İki dünya!
“İki dünyalıyız, bu dünya fani bir dünya. Ömür bu kadar mı? Mümkün değil, ebedi bir hayat var.....Marksist, Leninistler inanmıyor, tek bir dünya var, bu dünya... öyle saçmalık olmaz. Hesap günü var.” TBMM Başkanı Kahraman geçenlerde katıldığı bir toplantıda araya başka şeyler de ekleyerek böyle diyor. Burada elbette Marksist, Leninistlerin dine ilişkin bilimsel temellere dayanan görüşlerini, her fırsatta bilimsel düşünceye nefretlerini kusan şahıslara tekrar hatırlatmak gerekmiyor. Sorun bu değil, inanıp inanmamak kişinin kendi sorunudur. Sorun şu ki, yaşadığımız dünyanın gerçek sorunları kitleleri ezmekte ve bunaltmaktadır. Sorun bu dünyayı insan soyuna yaraşır bir yer haline getirebilme sorunudur.
İslam dahil, pek çok din halk kitlelerine bu dünyada çektikleri zorluk ve yoksunlukları sineye çekmelerini, cennette ya da gelecek yaşamlarında onları güzel bir yaşamın beklediğini, böylece katlandıkları zorlukların ödülünü alacaklarını vadeder. Üst ve alt sınıfların olduğu, yöneten yönetilen ilişkisinin kurulduğu, ezen ve sömürenlere karşılık ezilen ve sömürülen ilişkisinin egemen olduğu toplumlarda, halk kitlelerinden yönetenlere karşı sürekli bir itaat, zorluklara karşı bitmeyen bir sabır beklenir. Ama bu yetmez, buna rağmen itaatsizlikler, isyanlar baş gösterebilir. O zaman gelecek dünyanın tatlı vaatleri, gerçek olmayan güçleri değil, bu dünyanın gerçek güçleri devreye sokulur. Yani devlet zoru, mahkemeler, cezalar, silahlı güçler vb.

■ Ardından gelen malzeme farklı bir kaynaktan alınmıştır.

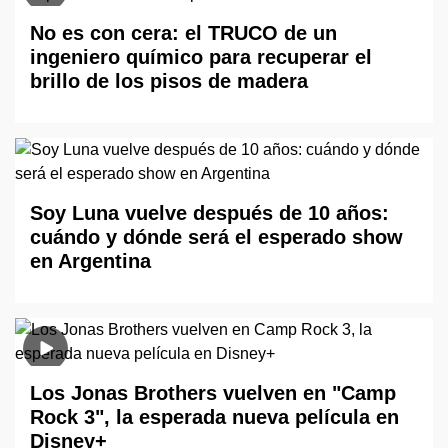
No es con cera: el TRUCO de un
ingeniero químico para recuperar el
brillo de los pisos de madera
Soy Luna vuelve después de 10 años:
cuándo y dónde será el esperado show
en Argentina
Los Jonas Brothers vuelven en "Camp
Rock 3", la esperada nueva película en
Disney+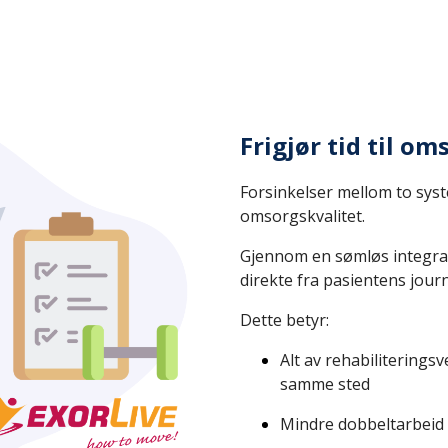
Frigjør tid til om
Forsinkelser mellom to sys
omsorgskvalitet.
Gjennom en sømløs integra
direkte fra pasientens journa
Dette betyr:
Alt av
rehabiliterings
samme sted
Mindre dobbeltarbeid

Bu durumda artık gerçekte var olan iki dünya açıkça karşı karşıya gelmiştir. Bir yanda sömürenlerin ve yönetenlerin dünyası, diğer yanda ezilen ve yönetilenlerin dünyası. İşçi ve emekçiyi sömürüp, ezen patronların “hesap gününü” düşünüp sömürüyü hafifletme, ezilenlerin acısını dindirme gibi bir kaygıları, korkuları yoktur. Gerektiğinde çalışanların üzerine kapıları kilitleyebilir, gerektiğinde işsizlik sopasını kullanarak onları düşük ücretle iliklerine kadar sömürür, açlık demek olan asgari ücrete mahkum edebilir vb. Sömüren, sömürülen ilişkisinde sömürücü konumdaki patronun dinsel inancının belirleyici bir önemi yoktur, o kişilik kazanmış sermayedir. Ama sömürülen işçi ve emekçinin dini duygulara sahip olması istenilen bir durumdur ve öyle olması için her türlü araç devreye sokulur. Çünkü bu dünyanın devam etmesi, ayakta kalması ezilen ve sömürülenin kendi durumuna, konumuna razı olmasına bağlıdır.

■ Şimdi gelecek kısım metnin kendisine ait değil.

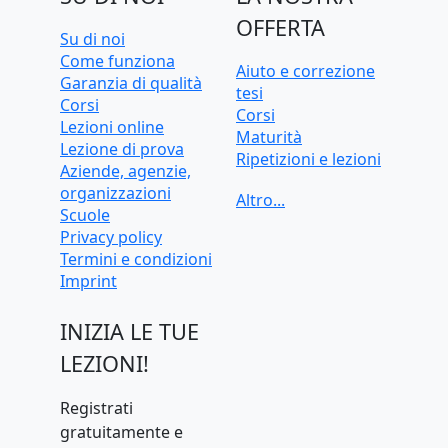
OFFERTA
Su di noi
Come funziona
Aiuto e correzione
Garanzia di qualità
tesi
Corsi
Corsi
Lezioni online
Maturità
Lezione di prova
Ripetizioni e lezioni
Aziende, agenzie,
Ripetizioni e lezioni
organizzazioni
online
Scuole
Test d'ingresso e
Privacy policy
preparazione
Termini e condizioni
universitaria
Imprint
INIZIA LE TUE
LEZIONI!
Registrati
gratuitamente e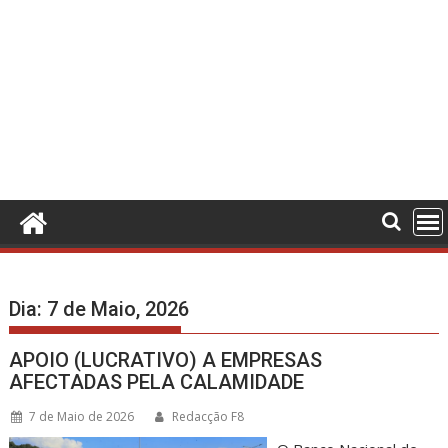
Dia:
7 de Maio, 2026
APOIO (LUCRATIVO) A EMPRESAS
AFECTADAS PELA CALAMIDADE
7 de Maio de 2026
Redacção F8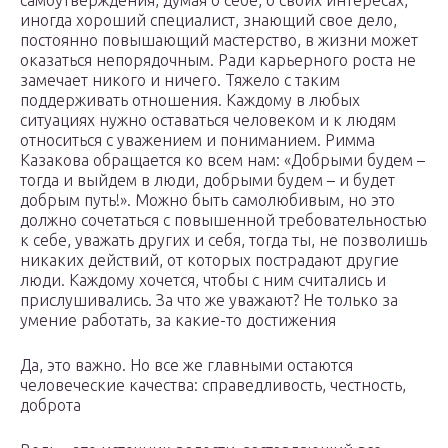
самоутверждения, думая о себе, о своих интересах,
иногда хороший специалист, знающий свое дело,
постоянно повышающий мастерство, в жизни может
оказаться непорядочным. Ради карьерного роста не
замечает никого и ничего. Тяжело с таким
поддерживать отношения. Каждому в любых
ситуациях нужно оставаться человеком и к людям
относиться с уважением и пониманием. Римма
Казакова обращается ко всем нам: «Добрыми будем –
тогда и выйдем в люди, добрыми будем – и будет
добрым путь!». Можно быть самолюбивым, но это
должно сочетаться с повышенной требовательностью
к себе, уважать других и себя, тогда ты, не позволишь
никаких действий, от которых пострадают другие
люди. Каждому хочется, чтобы с ним считались и
прислушивались. За что же уважают? Не только за
умение работать, за какие-то достижения
Да, это важно. Но все же главными остаются
человеческие качества: справедливость, честность,
доброта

İşçilerin önemli bir kesimi cehennemi bu dünyada yaşamaktadır. Olağan çalışma saatleri ve sömürü dışında, 12 saat, üstelik sağlıklı olmayan koşullarda üretim yapmak, zebaniler gibi dizilmiş patronun adamlarının gözetiminde ve denetiminde çalışmak, bunun karşılığında evine, çoluk çocuğuna yeterli gıda götürememek yaygın görülen bir durumdur. Bu nedenledir ki, dinsel inançlarının gücü ne kadar olursa olsun, bıçak kemiğe dayandığında işçi ve emekçiler mücadele etmenin, direnmenin yoluna zorunlu olarak girerler. Tam da bu nedenle kendi çalışma ve yaşam koşullarını değiştirmek için kendiliğinden mücadeleye atılırlar.
Bütün bunlar bu dünyanın, yani sömüren ve sömürülen ilişkileri üzerinden sınıflara bölünmüş bu dünyanın gerçekleridir. İşte bu temel gerçek nedeniyledir ki marksistler, leninistler dikkatlerini bu dünyayı değiştirmek, bu dünyayı işçi ve emekçiler için, insanlık için gerçekten yaşanacak bir yer haline getirmeye verirler. Onlar bunun için işçilerin kendiliğinden mücadelesine katılırlar, ona sömürüden ve ezilmekten kurtulması için bir yön ve amaç vermeye çalışırlar. Eğer marksistler, leninistler sömürünün ve zülmün egemen olduğu bu dünyayı değiştirme amacı nedeniyle suçlanıyorlarsa bundan da ancak şeref duyabilirler.